Protagonista di questa battaglia è l’Associazione dei famigliari delle vittime dell’amianto (Afeva) che da decenni combatte insieme alle vittime, grazie alla tenacia di tanti volontari, molti dei quali purtroppo non ci sono più, stroncati da malattie come il mesotelioma e altre patologie asbesto-correlate, contratte proprio a causa dell’amianto.

È stato un lavoro esemplare e corale, insieme a istituzioni e cittadini, per fare in modo che la bonifica rimanesse trasparente, monitorata e sicura. E così l’obiettivo di una Casale libera dall’amianto entro il 2020 prende forma; finalmente, se si pensa che la fibra è stata bandita nel 1992, ma le bonifiche in giro per l’Italia tardano ad essere realizzate.

L’esempio di Casale Monferrato per gli altri comuni

A Casale invece, la cittadina del riscatto dall’amianto, le cose sono andate diversamente. Il risultato visibile è il parco Eternot, che però a sua volta è espressione di traguardi molto più importanti: una bonifica reale dell’area già realizzata e un piano concreto per il futuro,  con indicazioni chiare e risorse disponibili, per quello che non è ancora stato fatto; il riconoscimento del mesotelioma come malattia non solo professionale; un segnale forte per gli altri Paesi in cui l’amianto è ancora legale; un passo deciso verso la legge contro gli ecoreati.

Tre ettari di verde con un’area giochi, un’arena per eventi, una pista ciclabile e due opere d’arte. Una, l’Aquilone di Romana, donata dall’Afeva e dedicata a Romana Blasotti Pavesi, storica figura dell’associazione e ora suo presidente onorario. L’altra, un’installazione dell’artista Gea Casolaro, dal nome Vivaio Eternot: piante di davidia involucrata o albero dei fazzoletti, che germogliano, crescono, fioriscono proprio nel luogo in cui sono state prodotte migliaia di fibre mortali. 

“Il progetto vuole creare un simbolo vivo della lotta all’amianto di Casale Monferrato, lotta che va mantenuta, curata, trasmessa, così come ci si prende cura del vivaio, che produce e continua a generare attenzione su un argomento fondamentale per Casale e per tutta l’Italia”, si legge in una nota esplicativa.

All’inaugurazione erano presenti oltre ai membri dell’Afeva, anche autorità locali e nazionali, tra cui il ministro della Giustizia Andrea Orlando e Alessandro Bratti, presidente della commissione parlamentare Ecomafie, a significare l’importanza di questa esperienza unica, non solo nel panorama italiano ma anche mondiale, in termini di bonifica e riconquista di un territorio contaminato, di sensibilizzazione della popolazione.

Casale Monferrato è un esempio di successo di quello che i cittadini possono fare quando combattono uniti e forti per far rinascere un luogo devastato, per ridare al mondo un luogo pulito, per dare un futuro ai propri figli.

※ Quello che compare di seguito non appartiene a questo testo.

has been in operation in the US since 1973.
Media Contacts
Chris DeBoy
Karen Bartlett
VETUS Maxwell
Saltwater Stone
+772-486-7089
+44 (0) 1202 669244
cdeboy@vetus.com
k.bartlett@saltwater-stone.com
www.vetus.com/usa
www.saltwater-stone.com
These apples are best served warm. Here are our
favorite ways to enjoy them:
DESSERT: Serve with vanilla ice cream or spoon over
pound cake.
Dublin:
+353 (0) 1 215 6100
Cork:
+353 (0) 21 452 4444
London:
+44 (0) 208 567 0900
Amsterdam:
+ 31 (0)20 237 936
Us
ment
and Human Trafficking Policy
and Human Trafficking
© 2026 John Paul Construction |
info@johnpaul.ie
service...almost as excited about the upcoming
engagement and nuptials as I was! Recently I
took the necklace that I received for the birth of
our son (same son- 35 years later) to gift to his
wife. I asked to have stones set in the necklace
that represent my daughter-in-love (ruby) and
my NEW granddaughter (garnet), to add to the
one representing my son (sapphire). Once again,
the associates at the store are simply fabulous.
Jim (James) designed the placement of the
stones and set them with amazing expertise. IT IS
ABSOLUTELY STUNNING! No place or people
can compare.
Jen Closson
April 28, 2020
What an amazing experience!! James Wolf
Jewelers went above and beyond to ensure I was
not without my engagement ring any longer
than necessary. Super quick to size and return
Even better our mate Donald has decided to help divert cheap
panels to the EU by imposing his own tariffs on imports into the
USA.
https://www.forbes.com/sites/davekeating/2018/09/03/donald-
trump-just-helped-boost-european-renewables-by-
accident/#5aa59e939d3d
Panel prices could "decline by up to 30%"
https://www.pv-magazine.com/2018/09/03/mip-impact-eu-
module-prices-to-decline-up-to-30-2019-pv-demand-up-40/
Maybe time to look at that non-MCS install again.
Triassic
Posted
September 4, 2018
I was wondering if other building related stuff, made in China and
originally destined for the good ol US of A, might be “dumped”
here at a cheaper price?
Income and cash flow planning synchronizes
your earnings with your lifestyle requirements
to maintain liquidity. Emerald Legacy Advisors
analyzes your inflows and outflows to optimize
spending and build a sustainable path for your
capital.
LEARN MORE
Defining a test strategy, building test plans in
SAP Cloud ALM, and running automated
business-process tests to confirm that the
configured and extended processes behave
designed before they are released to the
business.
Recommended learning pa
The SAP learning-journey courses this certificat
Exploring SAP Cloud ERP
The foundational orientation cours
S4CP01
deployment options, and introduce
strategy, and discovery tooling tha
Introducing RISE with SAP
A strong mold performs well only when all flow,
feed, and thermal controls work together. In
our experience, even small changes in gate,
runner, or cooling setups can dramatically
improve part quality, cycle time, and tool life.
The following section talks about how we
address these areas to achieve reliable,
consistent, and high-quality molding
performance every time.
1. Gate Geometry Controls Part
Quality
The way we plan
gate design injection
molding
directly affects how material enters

L’amianto che uccide ancora oggi

Il mesotelioma pleurico e le patologie asbesto-correlate uccidono a distanza di anni e si stima che a Casale il picco dei decessi si avrà intorno al 2020. Intanto l’amianto mieta circa 3.000 vittime l’anno, tante quante ne hanno già piante i Casalesi, di cui però solo 1700 sono quelle riconosciute come vittime professionali: la patologia infatti non colpisce solo gli operai che lavoravano nella fabbrica a stretto e costante contatto con l’elemento, ma anche i loro famigliari, le mogli che lavavano le tute, i figli che abbracciavano i padri di ritorno dal turno. Uccide le persone che per anni hanno respirato le fibre disperse nell’aria e anche chi utilizzava a casa come materiale da costruzione l’amianto di scarto lasciato in sacchi fuori dallo stabilimento a disposizione di tutti. Un gesto ben visto dalla gente, ma che si è trasformata in un boomerang per la sua salute.